Records for the task =
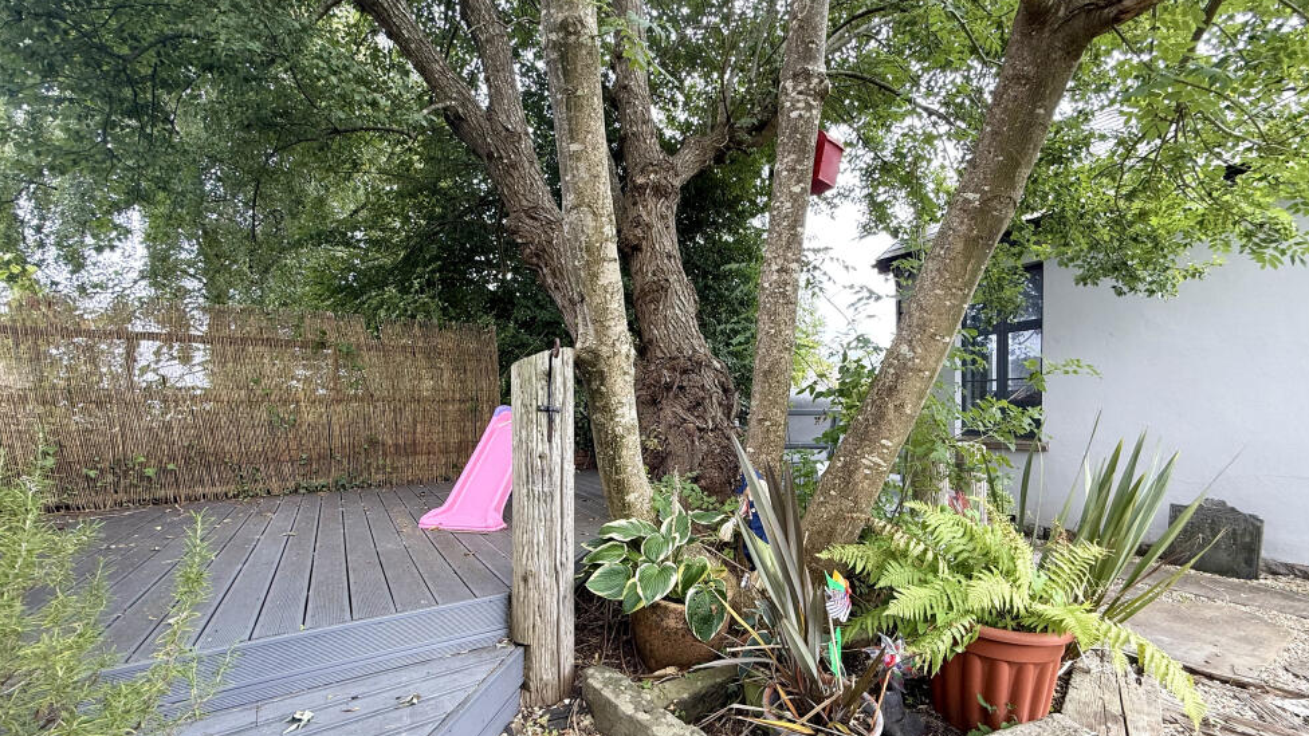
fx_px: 555
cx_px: 675
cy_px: 432
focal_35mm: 16
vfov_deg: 66.6
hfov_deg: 99.3
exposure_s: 1/143
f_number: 2.2
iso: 64
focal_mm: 2.22
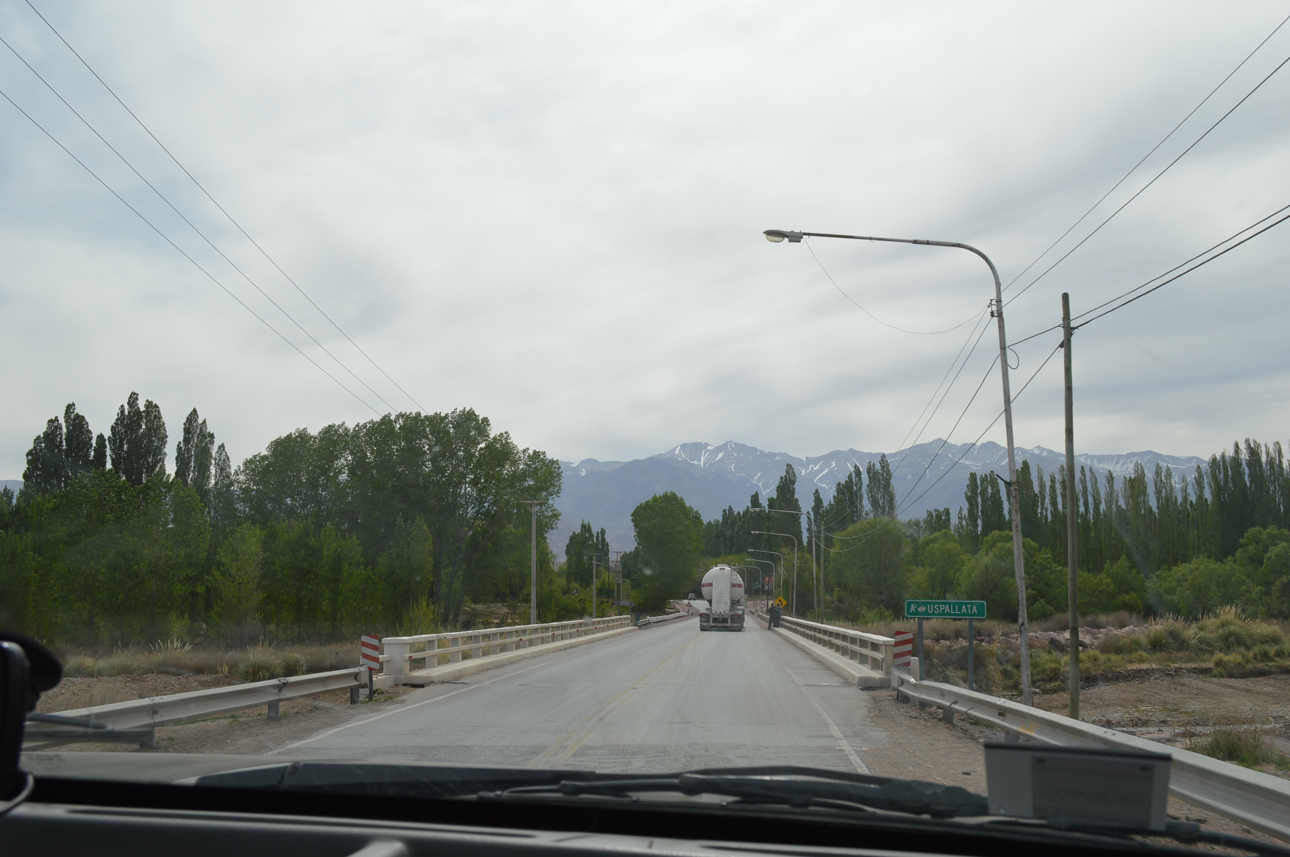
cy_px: 428
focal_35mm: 36
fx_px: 1289
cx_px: 645
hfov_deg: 53.2
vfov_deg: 36.8
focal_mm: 24
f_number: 9
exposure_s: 1/320
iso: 100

The task = Would you reproduce, word for word, the lines from the one holding "focal_35mm: 36" through the final line of the entries, both included?

Exercise output =
focal_35mm: 36
fx_px: 1289
cx_px: 645
hfov_deg: 53.2
vfov_deg: 36.8
focal_mm: 24
f_number: 9
exposure_s: 1/320
iso: 100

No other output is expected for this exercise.